Kieran Fisher, insurance account manager at Cazoo Data Services, tells Insurance Times how EVs will fundamentally impact claims and how insurtechs will support this inevitable change

With the global increase of electric cars set to jump from seven million to 100 million in the next eight years, the insurance market is due to go through some rapid and dramatic changes.

Understanding the risks and liabilities around insurance policies for EVs at inception will certainly throw up some interesting challenges.

Some of the main concerns will centre around how these vehicles, the new technology within them and the claims infrastructure will transform.

Kieran Fisher

Kieran Fisher

EV repair impact

When repairing an EV vehicle after an accident, flood or fire, there will naturally be a very small amount of individual parts. Instead, it will have complete systems, motors and batteries.

These systems will be less mechanical and more electronically connected. This means that not only does the part have to be mechanically compatible, but it also must have the relevant software to ‘speak’ to the rest of the car.

These parts come with their own supply chain, cost and programming concerns.

Fitting the part will only be one piece of the puzzle. Reprogramming, along with embedding software and sensors, will be even more prevalent than it is today. Third party or salvage parts will become harder to access too, due to liability concerns and software compatibility with these parts.

All of these factors can increase the likelihood of the vehicle being declared a total loss.

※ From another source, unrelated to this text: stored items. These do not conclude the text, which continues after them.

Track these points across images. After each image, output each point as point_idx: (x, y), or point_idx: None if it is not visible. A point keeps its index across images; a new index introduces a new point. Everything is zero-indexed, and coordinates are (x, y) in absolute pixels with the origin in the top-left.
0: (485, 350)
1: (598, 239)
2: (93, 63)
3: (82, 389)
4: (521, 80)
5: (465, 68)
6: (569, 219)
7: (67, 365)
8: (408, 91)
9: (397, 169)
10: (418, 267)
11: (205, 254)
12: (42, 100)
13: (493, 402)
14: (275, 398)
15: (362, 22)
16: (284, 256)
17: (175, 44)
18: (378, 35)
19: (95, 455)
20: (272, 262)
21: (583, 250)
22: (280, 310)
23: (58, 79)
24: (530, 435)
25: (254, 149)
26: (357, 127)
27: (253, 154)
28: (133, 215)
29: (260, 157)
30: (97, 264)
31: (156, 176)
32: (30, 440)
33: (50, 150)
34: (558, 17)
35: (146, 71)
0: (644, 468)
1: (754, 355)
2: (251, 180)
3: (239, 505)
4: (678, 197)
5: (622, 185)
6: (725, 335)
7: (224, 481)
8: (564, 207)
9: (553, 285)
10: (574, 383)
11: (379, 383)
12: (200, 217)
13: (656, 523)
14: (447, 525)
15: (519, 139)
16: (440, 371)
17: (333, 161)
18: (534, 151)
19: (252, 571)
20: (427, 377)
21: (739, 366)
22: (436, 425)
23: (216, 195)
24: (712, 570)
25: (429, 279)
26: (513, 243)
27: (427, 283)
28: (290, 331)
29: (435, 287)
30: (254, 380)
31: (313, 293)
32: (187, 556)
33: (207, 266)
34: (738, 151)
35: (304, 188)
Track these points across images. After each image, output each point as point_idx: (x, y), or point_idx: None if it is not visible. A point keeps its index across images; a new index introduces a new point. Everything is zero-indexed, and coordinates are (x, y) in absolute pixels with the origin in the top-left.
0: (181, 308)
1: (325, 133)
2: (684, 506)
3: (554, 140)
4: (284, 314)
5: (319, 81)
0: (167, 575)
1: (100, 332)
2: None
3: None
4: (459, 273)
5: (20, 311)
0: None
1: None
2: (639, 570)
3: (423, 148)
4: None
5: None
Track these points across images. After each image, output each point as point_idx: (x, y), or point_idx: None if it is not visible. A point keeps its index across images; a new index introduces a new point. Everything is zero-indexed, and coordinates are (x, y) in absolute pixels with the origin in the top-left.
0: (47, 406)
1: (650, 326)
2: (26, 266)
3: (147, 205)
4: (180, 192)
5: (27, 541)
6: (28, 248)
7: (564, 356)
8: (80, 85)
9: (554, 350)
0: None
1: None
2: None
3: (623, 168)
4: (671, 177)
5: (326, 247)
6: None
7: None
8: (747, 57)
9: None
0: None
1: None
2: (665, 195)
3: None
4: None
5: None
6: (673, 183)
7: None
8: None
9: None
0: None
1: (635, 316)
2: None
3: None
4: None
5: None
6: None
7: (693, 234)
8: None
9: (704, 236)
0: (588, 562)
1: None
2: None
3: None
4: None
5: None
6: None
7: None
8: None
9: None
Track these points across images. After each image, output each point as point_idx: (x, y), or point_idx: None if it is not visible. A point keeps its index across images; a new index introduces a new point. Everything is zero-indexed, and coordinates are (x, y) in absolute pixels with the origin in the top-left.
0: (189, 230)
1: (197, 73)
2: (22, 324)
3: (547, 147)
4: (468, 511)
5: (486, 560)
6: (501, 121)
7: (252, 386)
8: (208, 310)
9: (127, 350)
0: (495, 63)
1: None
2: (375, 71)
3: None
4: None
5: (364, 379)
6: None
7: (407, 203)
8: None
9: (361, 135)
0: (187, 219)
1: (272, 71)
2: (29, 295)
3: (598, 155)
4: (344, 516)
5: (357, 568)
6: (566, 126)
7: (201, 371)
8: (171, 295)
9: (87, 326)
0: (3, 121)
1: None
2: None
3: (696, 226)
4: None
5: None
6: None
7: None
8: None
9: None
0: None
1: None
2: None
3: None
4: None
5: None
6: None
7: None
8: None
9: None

Supply chains may also become less abundant. Issues like the current microchip shortage may put additional pressure and delays on the correct replacement parts being readily available for repair, resulting in extended claim cycle times and pushing up hire and storage costs.

Semi-autonomous driving

Counteracting this uncertainty is the rise of EV tech accompanying the improvement of advanced driver assistance systems (Adas) functionality and semi-autonomous cars. This, in turn, should decrease claims volumes and severity more and more over time.

Detailing and decoding the Adas functionality fitted to each car on cover helps claims departments understand the potential repair costs and parts availability.

They can then break down the type of technology on that particular EV to include details like the type and amount of sensors fitted on the various driver assist functions - all before they have even seen the car.

Detailing non-Adas-related optional extras fitted to a particular vehicle, such as upgraded touch screen consoles, will further empower claims teams at the first notification of loss, enabling them to work out the best solution for the claim.

While data and insight tools are available now, insurtech companies are currently working on more ways to help unlock the data needed to provide insights that ensure the best decisions are made for each claim. Businesses that take advantage of new technology and real-time valuation tools will be highly competitive and at the forefront of tomorrow’s EV insurance needs.